2. **Adjust Weights:**
   - Weights are adjusted using Lagrange multipliers:
   $$ w_k = d_k + d_k x_k' \lambda $$
   where $\lambda$ is the vector of Lagrange multipliers calculated iteratively.

3. **Minimize Distance Function:**
   - Minimize the truncated chi-squared distance function using the Newton-Raphson method:
   $$ \lambda = \left( \sum_{k \in s} d_k x_k x_k' \right)^{-1} (T_x - t_{x,s}) $$

4. **Iterate Until Convergence:**
   - Repeat the process until the weights converge to satisfy the calibration equation for each small area.

## Applications
- **Survey Estimation:**
  - Used for adjusting survey weights to match known benchmarks, improving the representativeness of survey data.

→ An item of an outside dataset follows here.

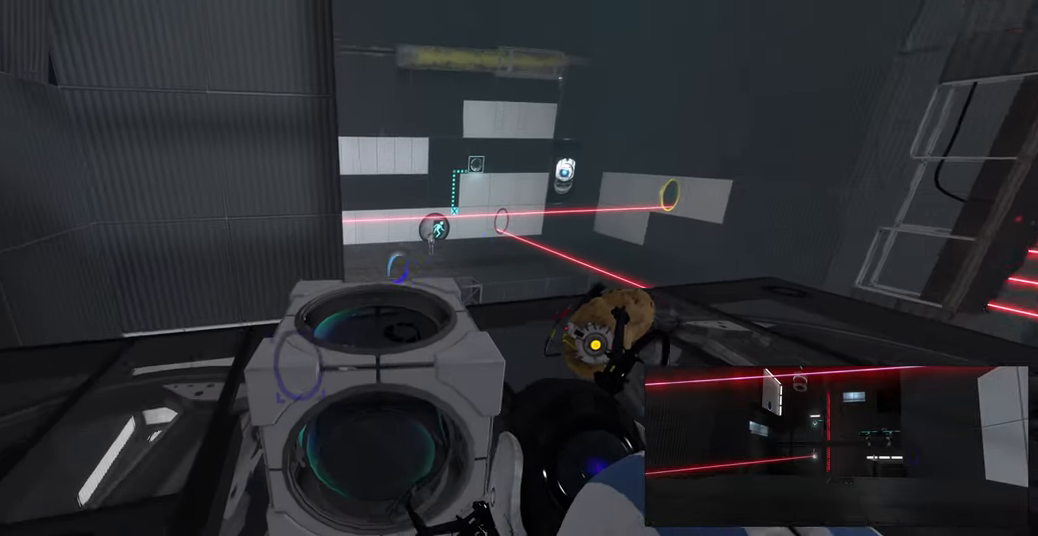
{"keys": [], "mouse": [], "events": [[117, "e", "down"], [200, "e", "up"]]}
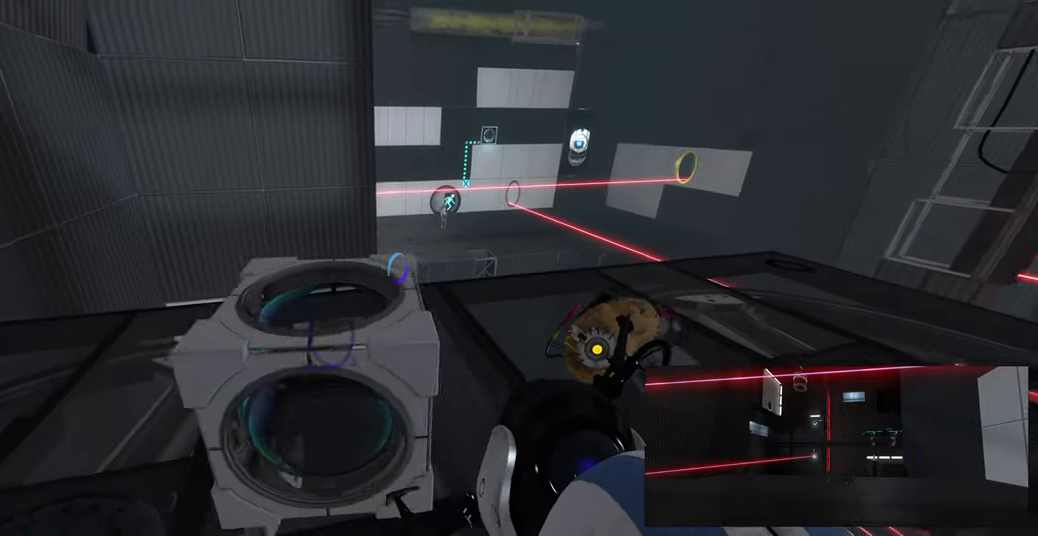
{"keys": [], "mouse": [], "events": [[83, "e", "down"], [150, "e", "up"], [400, "e", "down"], [500, "e", "up"]]}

- **Small Area Estimation:**
  - Particularly useful for small area estimation where individual-level data is unavailable, but aggregate benchmarks are known.

## Limitations
- **Boundary Conditions:**
  - Weights must lie within predefined boundary conditions, which can be restrictive.
  
- **Complex Implementation:**
  - Requires complex iterative algorithms and may not converge in certain scenarios without adjustments.

**Summary:**
- GREGWT is a powerful tool for calibrating survey estimates using auxiliary information. It ensures consistency with benchmarks through an iterative process that minimizes a constrained distance function.

# GREGWT vs. CO Reweighting Methodologies
<div style="height: 300px; overflow-y: scroll; font-size: 10px; padding: 10px; border: 1px solid #ccc;">

| **Aspect** | **GREGWT** | **CO** |
| --- | --- | --- |
| **Process Type** | Iterative process using the Newton-Raphson method. | Iterative process with a stochastic approach. |
| **Basis** | Minimizes a distance function based on known benchmarks. | Based on a combination of households to best fit known benchmarks. |
| **Minimization Tools** | Uses Lagrange multipliers for minimizing the distance function. | Uses CO techniques as intelligent searching tools for optimizing household combinations. |
| **Weights** | Fractional weights. | Integer weights. |
| **Boundary Conditions** | Applies new weights for boundary conditions. | No boundary conditions applied. |
| **Benchmark Constraints** | Fixed for the algorithm; sensitive to disagreements between benchmarks. | Flexible; insensitive to benchmark disagreements and can split the difference between constraints. |
| **Focus** | Simulating microdata at small area levels; aggregation possible at larger domains. | Allows for mutually consistent analysis at any aggregation or sophistication level. |
| **Standard Errors** | Obtained via a group jackknife approach. | No known method for standard error estimation. |
| **Convergence** | May not exist in some cases; requires boundary adjustments. | No convergence issues; however, final household combination may still fail to fit benchmark constraints. |
| **Statistical Reliability** | No standard index for checking statistical reliability. | No standard index for statistical reliability. |
| **Stability** | Iteration may be unstable near a horizontal asymptote or local extremum. | Iteration may avoid local extrema, but can be deceiving at local solutions. |
</div>

**Summary:**
- **GREGWT** is highly sensitive to benchmarks and can be unstable in some cases, but is effective for simulating microdata at small area levels.
- **CO** offers greater flexibility with integer weights and is less sensitive to benchmark disagreements, but lacks established methods for standard errors and statistical reliability.

# How to Estimate Standard Error (JACKKNIFE Approach)

The SA estimates have their own standard errors, and GREGWT can calculate these using a group jackknife approach:

1. Divide the survey into subsamples and calculate jackknife estimates for each based on the total sample excluding the subsample in use (leave-one-out).
2. Take the difference between the new estimate and the original estimate and use it to estimate variance $\rightarrow$ standard error.